Mikaeloff Yann, Caridade Guillaume, Suissa Samy, Tardieu Marc
Service de Neurologie Pédiatrique, CHU Bicêtre, Assistance Publique-Hôpitaux de Paris, Le Kremlin-Bicêtre Cedex, France
Neurology. 2009 Mar 10;72(10):873-80. doi: 10.1212/01.wnl.0000335762.42177.07. Epub 2008 Oct 8.
The risk of CNS inflammatory demyelination associated with hepatitis B (HB) vaccine is debated, with studies reporting conflicting findings.
We conducted a population-based case-control study where the cases were children with a first episode of acute CNS inflammatory demyelination in France (1994-2003). Each case was matched on age, sex, and geographic location to up to 12 controls, randomly selected from the general population. Information on vaccinations was confirmed by a copy of the vaccination certificate. The odds ratios (ORs) of CNS inflammatory demyelination associated with HB vaccination were estimated using conditional logistic regression.
The rates of HB vaccination in the 3 years before the index date were 24.4% for the 349 cases and 27.3% for their 2,941 matched controls. HB vaccination within this period was not associated with an increase in the rate of CNS inflammatory demyelination (adjusted OR, 0.74; 0.54-1.02), neither >3 years nor as a function of the number of injections or brand type.
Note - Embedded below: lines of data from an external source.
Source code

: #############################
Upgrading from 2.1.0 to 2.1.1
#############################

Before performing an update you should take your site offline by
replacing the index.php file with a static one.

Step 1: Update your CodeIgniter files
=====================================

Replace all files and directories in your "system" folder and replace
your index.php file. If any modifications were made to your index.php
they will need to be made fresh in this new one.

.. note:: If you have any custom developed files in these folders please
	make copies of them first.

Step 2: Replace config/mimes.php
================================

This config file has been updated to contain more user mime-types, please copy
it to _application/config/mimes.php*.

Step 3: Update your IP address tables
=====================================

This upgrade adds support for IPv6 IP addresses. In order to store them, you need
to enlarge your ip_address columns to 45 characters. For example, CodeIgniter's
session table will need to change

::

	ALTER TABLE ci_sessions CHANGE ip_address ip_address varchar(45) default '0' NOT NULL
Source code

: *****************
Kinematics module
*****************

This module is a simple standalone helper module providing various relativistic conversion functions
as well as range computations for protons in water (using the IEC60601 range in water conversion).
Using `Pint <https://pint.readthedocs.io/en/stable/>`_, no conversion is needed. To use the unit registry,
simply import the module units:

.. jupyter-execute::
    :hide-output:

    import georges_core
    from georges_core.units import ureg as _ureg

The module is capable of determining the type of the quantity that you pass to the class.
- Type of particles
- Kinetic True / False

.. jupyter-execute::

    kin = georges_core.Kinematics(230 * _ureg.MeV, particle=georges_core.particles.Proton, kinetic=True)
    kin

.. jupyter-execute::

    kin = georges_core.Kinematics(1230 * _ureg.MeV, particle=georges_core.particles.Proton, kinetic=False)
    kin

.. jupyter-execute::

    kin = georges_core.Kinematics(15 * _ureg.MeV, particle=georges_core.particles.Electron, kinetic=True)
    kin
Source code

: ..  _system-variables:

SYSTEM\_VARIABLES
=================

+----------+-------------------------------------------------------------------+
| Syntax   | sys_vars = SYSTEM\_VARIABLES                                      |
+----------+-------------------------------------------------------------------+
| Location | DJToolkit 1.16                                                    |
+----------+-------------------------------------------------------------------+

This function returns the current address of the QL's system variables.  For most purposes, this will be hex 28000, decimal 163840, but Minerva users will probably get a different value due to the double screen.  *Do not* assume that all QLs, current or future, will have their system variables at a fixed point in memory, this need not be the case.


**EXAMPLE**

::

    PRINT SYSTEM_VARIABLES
When the analysis was restricted to subjects compliant with vaccination, HB vaccine exposure >3 years before index date was associated with an increased trend (1.50; 0.93-2.43), essentially from the Engerix B vaccine (1.74; 1.03-2.95). The OR was particularly elevated for this brand in patients with confirmed multiple sclerosis (2.77; 1.23-6.24).
Hepatitis B vaccination does not generally increase the risk of CNS inflammatory demyelination in childhood. However, the Engerix B vaccine appears to increase this risk, particularly for confirmed multiple sclerosis, in the longer term. Our results require confirmation in future studies.
与乙肝(HB)疫苗相关的中枢神经系统炎性脱髓鞘风险存在争议,各项研究报告的结果相互矛盾。
我们开展了一项基于人群的病例对照研究,病例为法国(1994 - 2003年)首次发生急性中枢神经系统炎性脱髓鞘的儿童。每个病例按照年龄、性别和地理位置与多达12名对照进行匹配,对照从普通人群中随机选取。通过疫苗接种证书副本确认疫苗接种信息。使用条件逻辑回归估计与HB疫苗接种相关的中枢神经系统炎性脱髓鞘的比值比(OR)。
在索引日期前3年,349例病例的HB疫苗接种率为24.4%,其2941名匹配对照的接种率为27.3%。在此期间接种HB疫苗与中枢神经系统炎性脱髓鞘发生率增加无关(校正OR,0.74;0.54 - 1.02),无论是在接种后超过3年,还是与注射次数或品牌类型无关。当分析仅限于依从疫苗接种的受试者时,索引日期前超过3年接触HB疫苗与增加趋势相关(1.50;0.93 - 2.43),主要来自安在时B疫苗(1.74;1.03 - 2.95)。对于确诊为多发性硬化症的患者,该品牌疫苗的OR尤其升高(2.77;1.23 - 6.24)。
乙肝疫苗接种一般不会增加儿童期中枢神经系统炎性脱髓鞘的风险。然而,从长远来看,安在时B疫苗似乎会增加这种风险,尤其是对于确诊为多发性硬化症的患者。我们的结果需要在未来研究中得到证实。